(Beberapa catatan)
========
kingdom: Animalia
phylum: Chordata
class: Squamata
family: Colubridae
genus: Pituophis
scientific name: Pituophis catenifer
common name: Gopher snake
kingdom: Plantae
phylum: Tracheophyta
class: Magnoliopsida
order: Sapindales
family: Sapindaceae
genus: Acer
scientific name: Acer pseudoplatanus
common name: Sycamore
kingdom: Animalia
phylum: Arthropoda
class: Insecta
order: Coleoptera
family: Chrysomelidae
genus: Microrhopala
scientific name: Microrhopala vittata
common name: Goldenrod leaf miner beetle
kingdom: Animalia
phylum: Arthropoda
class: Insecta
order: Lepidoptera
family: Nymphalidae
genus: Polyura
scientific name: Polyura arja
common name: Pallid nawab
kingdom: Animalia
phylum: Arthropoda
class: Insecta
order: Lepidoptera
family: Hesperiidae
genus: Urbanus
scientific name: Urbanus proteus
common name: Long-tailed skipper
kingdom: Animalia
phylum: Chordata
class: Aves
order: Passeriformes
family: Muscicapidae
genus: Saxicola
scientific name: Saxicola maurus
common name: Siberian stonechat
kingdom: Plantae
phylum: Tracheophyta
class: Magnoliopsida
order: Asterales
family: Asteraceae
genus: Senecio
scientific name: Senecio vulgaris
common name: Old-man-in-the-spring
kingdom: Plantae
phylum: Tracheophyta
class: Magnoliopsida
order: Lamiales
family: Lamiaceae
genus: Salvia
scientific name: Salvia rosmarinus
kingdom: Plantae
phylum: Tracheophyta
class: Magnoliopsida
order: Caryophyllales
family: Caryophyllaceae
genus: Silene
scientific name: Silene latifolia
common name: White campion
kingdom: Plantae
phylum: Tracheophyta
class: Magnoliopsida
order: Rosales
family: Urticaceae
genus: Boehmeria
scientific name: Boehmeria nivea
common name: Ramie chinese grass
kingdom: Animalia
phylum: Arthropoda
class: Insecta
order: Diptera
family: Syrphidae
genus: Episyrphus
========
### [Yang Diminta]
Susun semua baris di atas sebagai daftar JSON berisi string, satu string untuk setiap baris, tanpa menyertakan baris kosong.

### [Jawaban Latihan]
[
  "kingdom: Animalia",
  "phylum: Chordata",
  "class: Squamata",
  "family: Colubridae",
  "genus: Pituophis",
  "scientific name: Pituophis catenifer",
  "common name: Gopher snake",
  "kingdom: Plantae",
  "phylum: Tracheophyta",
  "class: Magnoliopsida",
  "order: Sapindales",
  "family: Sapindaceae",
  "genus: Acer",
  "scientific name: Acer pseudoplatanus",
  "common name: Sycamore",
  "kingdom: Animalia",
  "phylum: Arthropoda",
  "class: Insecta",
  "order: Coleoptera",
  "family: Chrysomelidae",
  "genus: Microrhopala",
  "scientific name: Microrhopala vittata",
  "common name: Goldenrod leaf miner beetle",
  "kingdom: Animalia",
  "phylum: Arthropoda",
  "class: Insecta",
  "order: Lepidoptera",
  "family: Nymphalidae",
  "genus: Polyura",
  "scientific name: Polyura arja",
  "common name: Pallid nawab",
  "kingdom: Animalia",
  "phylum: Arthropoda",
  "class: Insecta",
  "order: Lepidoptera",
  "family: Hesperiidae",
  "genus: Urbanus",
  "scientific name: Urbanus proteus",
  "common name: Long-tailed skipper",
  "kingdom: Animalia",
  "phylum: Chordata",
  "class: Aves",
  "order: Passeriformes",
  "family: Muscicapidae",
  "genus: Saxicola",
  "scientific name: Saxicola maurus",
  "common name: Siberian stonechat",
  "kingdom: Plantae",
  "phylum: Tracheophyta",
  "class: Magnoliopsida",
  "order: Asterales",
  "family: Asteraceae",
  "genus: Senecio",
  "scientific name: Senecio vulgaris",
  "common name: Old-man-in-the-spring",
  "kingdom: Plantae",
  "phylum: Tracheophyta",
  "class: Magnoliopsida",
  "order: Lamiales",
  "family: Lamiaceae",
  "genus: Salvia",
  "scientific name: Salvia rosmarinus",
  "kingdom: Plantae",
  "phylum: Tracheophyta",
  "class: Magnoliopsida",
  "order: Caryophyllales",
  "family: Caryophyllaceae",
  "genus: Silene",
  "scientific name: Silene latifolia",
  "common name: White campion",
  "kingdom: Plantae",
  "phylum: Tracheophyta",
  "class: Magnoliopsida",
  "order: Rosales",
  "family: Urticaceae",
  "genus: Boehmeria",
  "scientific name: Boehmeria nivea",
  "common name: Ramie chinese grass",
  "kingdom: Animalia",
  "phylum: Arthropoda",
  "class: Insecta",
  "order: Diptera",
  "family: Syrphidae",
  "genus: Episyrphus"
]